You are given a weighted directed graph of $N$ vertices and $M$ edges, with vertices numbered $1$ to $N$ and edges numbered $1$ to $M$. The $i$-th ($1 \leq i \leq M$) edge connects from vertex $u_i$ to vertex $v_i$ ($u_i < v_i$), and the weight of the edge is $w_i$.

Also, $K$ triplets of integers are given. The $i$-th ($1 \leq i \leq K$) triplet is $(a_i, b_i, c_i)$ ($a_i < b_i < c_i$).

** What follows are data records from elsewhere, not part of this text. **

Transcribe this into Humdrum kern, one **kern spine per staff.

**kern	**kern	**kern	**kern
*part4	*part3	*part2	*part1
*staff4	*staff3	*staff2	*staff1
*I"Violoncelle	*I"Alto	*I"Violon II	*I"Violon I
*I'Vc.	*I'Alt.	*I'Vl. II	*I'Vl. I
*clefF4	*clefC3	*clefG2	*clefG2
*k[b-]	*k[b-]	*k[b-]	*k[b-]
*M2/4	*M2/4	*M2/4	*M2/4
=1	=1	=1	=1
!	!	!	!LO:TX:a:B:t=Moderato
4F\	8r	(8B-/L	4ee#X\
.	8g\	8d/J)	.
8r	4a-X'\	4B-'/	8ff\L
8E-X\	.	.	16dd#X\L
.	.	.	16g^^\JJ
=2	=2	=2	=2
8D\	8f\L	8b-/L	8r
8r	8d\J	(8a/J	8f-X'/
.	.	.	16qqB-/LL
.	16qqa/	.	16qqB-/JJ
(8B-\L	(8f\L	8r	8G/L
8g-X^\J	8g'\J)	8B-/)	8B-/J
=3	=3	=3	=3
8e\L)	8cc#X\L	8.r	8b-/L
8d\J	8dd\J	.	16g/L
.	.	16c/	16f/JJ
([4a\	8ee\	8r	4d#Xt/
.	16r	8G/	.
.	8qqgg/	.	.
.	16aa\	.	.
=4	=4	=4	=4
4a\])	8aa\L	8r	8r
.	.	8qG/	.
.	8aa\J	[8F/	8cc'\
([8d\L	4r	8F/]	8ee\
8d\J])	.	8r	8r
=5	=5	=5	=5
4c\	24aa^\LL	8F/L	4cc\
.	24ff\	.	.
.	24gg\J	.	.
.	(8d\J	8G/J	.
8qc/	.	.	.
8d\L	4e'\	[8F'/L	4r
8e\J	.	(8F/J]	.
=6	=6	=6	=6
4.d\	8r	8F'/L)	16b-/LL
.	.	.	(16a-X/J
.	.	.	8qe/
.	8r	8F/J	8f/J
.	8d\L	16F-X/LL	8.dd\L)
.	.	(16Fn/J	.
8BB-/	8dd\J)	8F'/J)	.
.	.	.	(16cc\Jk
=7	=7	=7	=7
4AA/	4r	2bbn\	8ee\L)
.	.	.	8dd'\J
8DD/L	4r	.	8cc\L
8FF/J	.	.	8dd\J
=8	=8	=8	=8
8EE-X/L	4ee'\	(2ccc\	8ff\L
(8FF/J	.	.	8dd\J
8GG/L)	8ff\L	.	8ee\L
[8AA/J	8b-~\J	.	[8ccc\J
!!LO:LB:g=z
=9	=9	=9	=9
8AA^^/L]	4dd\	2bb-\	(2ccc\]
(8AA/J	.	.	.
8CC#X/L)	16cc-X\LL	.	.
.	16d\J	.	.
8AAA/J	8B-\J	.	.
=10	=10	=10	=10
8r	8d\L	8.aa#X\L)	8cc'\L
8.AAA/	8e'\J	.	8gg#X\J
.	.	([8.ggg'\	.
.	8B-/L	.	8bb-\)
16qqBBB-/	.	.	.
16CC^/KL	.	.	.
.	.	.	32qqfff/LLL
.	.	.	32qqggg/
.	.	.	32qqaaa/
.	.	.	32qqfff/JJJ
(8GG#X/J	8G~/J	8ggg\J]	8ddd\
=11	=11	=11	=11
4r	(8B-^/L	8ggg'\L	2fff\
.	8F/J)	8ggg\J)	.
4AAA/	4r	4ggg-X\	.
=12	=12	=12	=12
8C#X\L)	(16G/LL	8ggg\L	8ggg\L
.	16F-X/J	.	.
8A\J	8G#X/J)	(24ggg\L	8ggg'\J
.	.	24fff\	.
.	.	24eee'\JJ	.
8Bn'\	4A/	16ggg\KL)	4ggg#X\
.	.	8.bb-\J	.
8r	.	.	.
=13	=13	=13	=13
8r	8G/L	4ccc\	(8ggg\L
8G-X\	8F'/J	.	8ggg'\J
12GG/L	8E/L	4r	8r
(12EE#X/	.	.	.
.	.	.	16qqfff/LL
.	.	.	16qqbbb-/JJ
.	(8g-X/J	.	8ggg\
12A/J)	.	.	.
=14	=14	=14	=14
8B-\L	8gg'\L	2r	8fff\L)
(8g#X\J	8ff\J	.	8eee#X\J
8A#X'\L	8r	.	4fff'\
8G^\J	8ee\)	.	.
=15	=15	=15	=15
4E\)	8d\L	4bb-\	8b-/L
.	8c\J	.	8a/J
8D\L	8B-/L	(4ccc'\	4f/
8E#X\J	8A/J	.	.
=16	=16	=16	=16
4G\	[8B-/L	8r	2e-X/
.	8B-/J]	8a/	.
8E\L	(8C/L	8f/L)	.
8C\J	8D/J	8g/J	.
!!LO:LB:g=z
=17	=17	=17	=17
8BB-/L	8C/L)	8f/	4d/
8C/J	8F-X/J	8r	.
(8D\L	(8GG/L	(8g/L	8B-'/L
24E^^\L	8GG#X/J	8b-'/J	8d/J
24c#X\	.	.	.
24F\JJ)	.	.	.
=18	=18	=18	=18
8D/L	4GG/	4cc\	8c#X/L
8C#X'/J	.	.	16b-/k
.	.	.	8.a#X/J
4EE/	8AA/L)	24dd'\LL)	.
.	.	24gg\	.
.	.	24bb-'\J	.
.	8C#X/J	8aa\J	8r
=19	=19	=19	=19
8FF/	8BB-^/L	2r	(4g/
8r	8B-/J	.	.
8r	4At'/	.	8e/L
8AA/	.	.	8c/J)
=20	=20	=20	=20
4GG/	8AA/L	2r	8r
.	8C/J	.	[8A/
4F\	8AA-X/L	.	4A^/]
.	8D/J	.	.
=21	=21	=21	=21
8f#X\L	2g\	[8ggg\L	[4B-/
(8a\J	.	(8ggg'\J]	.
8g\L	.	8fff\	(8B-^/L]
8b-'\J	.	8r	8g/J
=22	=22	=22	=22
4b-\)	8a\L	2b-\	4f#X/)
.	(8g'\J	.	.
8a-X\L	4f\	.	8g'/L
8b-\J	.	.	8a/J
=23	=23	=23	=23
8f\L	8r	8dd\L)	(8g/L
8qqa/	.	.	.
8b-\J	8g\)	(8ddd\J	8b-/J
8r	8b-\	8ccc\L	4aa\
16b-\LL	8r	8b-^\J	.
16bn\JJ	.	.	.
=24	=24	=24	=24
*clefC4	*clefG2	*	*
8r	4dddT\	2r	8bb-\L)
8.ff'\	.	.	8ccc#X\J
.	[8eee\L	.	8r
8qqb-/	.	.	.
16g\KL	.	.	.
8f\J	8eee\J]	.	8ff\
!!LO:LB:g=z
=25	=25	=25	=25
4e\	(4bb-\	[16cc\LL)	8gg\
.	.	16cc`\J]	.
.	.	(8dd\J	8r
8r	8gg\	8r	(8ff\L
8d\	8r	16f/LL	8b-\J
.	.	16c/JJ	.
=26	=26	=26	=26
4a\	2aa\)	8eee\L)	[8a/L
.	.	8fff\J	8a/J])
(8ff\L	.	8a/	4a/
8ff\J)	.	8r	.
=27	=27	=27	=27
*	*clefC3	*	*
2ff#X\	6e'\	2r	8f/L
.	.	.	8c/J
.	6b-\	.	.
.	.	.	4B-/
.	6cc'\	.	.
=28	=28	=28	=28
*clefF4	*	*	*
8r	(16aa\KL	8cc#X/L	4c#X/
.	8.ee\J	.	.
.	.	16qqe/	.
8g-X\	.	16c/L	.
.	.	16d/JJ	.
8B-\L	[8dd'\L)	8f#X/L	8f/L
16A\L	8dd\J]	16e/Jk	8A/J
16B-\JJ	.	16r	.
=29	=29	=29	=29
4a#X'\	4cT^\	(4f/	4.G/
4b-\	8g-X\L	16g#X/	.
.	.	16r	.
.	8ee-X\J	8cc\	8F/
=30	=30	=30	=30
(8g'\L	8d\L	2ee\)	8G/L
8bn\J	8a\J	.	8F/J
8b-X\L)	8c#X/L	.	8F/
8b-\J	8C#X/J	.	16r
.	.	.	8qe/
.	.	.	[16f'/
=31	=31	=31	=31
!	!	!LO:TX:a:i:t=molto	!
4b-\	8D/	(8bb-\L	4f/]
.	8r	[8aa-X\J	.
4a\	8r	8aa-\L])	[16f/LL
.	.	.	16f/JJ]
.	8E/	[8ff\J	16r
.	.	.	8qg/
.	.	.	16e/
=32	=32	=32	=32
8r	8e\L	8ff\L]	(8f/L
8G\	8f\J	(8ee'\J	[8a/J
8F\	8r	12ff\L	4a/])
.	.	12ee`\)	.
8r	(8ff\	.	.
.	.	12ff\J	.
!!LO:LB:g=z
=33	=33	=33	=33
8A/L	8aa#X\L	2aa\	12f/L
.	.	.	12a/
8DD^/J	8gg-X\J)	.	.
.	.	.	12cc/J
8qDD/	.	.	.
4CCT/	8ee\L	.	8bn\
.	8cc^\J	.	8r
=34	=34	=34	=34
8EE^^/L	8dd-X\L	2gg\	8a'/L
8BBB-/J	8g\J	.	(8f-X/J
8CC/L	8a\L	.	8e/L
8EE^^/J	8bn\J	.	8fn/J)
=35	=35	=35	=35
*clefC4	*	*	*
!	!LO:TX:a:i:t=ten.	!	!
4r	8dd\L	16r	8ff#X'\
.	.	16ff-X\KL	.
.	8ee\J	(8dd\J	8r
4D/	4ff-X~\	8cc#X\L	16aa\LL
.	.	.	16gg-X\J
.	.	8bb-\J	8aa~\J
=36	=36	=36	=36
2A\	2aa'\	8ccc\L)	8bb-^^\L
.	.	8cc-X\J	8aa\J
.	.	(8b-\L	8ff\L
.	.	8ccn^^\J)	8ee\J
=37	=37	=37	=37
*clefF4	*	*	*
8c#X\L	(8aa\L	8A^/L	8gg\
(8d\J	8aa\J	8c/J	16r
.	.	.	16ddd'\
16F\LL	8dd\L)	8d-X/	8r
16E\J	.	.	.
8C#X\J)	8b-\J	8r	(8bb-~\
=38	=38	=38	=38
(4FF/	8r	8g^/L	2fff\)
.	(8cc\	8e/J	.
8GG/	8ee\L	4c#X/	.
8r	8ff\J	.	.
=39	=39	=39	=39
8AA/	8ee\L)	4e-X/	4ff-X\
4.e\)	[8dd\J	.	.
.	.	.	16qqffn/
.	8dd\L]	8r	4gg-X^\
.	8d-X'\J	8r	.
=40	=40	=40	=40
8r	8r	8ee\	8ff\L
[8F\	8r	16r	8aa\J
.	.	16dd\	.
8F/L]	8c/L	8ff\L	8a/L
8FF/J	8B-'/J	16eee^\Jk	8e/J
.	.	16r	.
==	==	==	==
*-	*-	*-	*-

You start at vertex $1$ and move to vertex $N$ by repeatedly moving along an edge.

In addition, for all $i$ ($1 \leq i \leq K$), if you move from vertex $a_i$ to vertex $b_i$ directly, we must next move to a vertex other than vertex $c_i$.

Judge whether it is possible to reach vertex $N$. If it is possible to reach, also calculate the minimum sum of the weights of the edges you pass through.

Input Format

$$\begin{aligned} &N \ M \\ &u_1 \ v_1 \ w_1 \\ &u_2 \ v_2 \ w_2 \\ &\vdots \\ &u_M \ v_M \ w_M \\ &K \\ &a_1 \ b_1 \ c_1 \\ &a_2 \ b_2 \ c_2 \\ &\vdots \\ &a_K \ b_K \ c_K \end{aligned}$$

The input satisfies the following constraints.

• All inputs consist of integers.
• $3 \leq N \leq 2 \times 10^5$
• $0 \leq M \leq 2 \times 10^5$
• $1 \leq u_i < v_i \leq N \ (1 \leq i \leq M)$
• $i \neq j \Rightarrow (u_i, v_i) \neq (u_j, v_j) \ (1 \leq i, j \leq M)$
• $1 \leq w_i \leq 10^9 \ (1 \leq i \leq M)$
• $0 \leq K \leq 2 \times 10^5$
• $1 \leq a_i < b_i < c_i \leq N \ (1 \leq i \leq K)$

Output Format

If you cannot reach vertex $N$, output $-1$. Otherwise, output the minimum sum of the weights of the edges you pass through.

4 4
1 2 1
1 3 2
2 4 2
3 4 2
1
1 2 4

4

7 8
1 2 5
1 3 2
2 4 1
3 4 1
4 5 6
4 6 2
5 7 1
6 7 1
2
2 4 5
3 4 6

9

3 2
1 2 1
2 3 1
1
1 2 3

-1

Hint

In Sample Input 1, the best move is $1 \rightarrow 3 \rightarrow 4$.

In Sample Input 2, the best move is $1 \rightarrow 2 \rightarrow 4 \rightarrow 6 \rightarrow 7$.